Nearly a month ago, on April 6th, the AUDNZD exchange rate was trading close to 1.0820, after falling from as high as 1.1018. But instead of buying the dip right away, in an article called “AUDNZD Navigating Through Elliott Waves”, we suggested traders would be better off waiting for the pair to improve the risk/reward ratio of the long trade by declining to the support area of wave (iv) of 1, as shown below.
As visible, the rally from 1.0324 to 1.1018 was a five-wave impulse with an extended wave (v). According to the Elliott Wave Principle, extended fifth waves are usually retraced completely by the following three-wave correction. That is why we thought AUDNZD was not done falling and more weakness could be expected before the uptrend resumes. Almost a month after that analysis the Australian dollar is trading around 1.0890 against the New Zealand counterpart. Without looking at a chart, you might think almost nothing has happened during that time, so let’s see one.
As expected, the bears were not ready to give up yet. They applied more pressure until AUDNZD plunged to 1.0642, retracing the entire wave (v). However, the trend was supposed to resume in the direction of the five-wave impulsive sequence, which is the Elliott Wave explanation for the pair’s quick recovery to 1.0934 as of May 1st. Now we want to take a closer look at this rally’s wave structure.
The bulls’ efforts produced a nicely-looking impulsive rally from 1.0642 to 1.0934. This means two things.
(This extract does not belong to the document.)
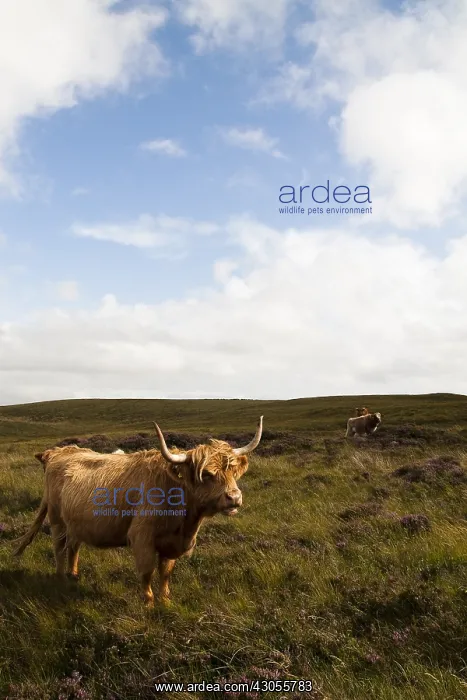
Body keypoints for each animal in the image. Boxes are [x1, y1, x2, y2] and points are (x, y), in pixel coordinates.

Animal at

First, the buyers are still in the driving seat. And second, that once again, a pullback to the support area of the fourth wave – iv – should be anticipated. Even if it extends further to the downside, the outlook remains positive, as long as the starting point of the pattern – 1.0642 – is intact, because wave (ii) cannot retrace the entire wave (i).
If this analysis is correct, the powerful phase of the bull run – wave (iii) of 3 of (3) – might be just around the corner. According to our big picture outlook, long-term targets near 1.1600 remain plausible.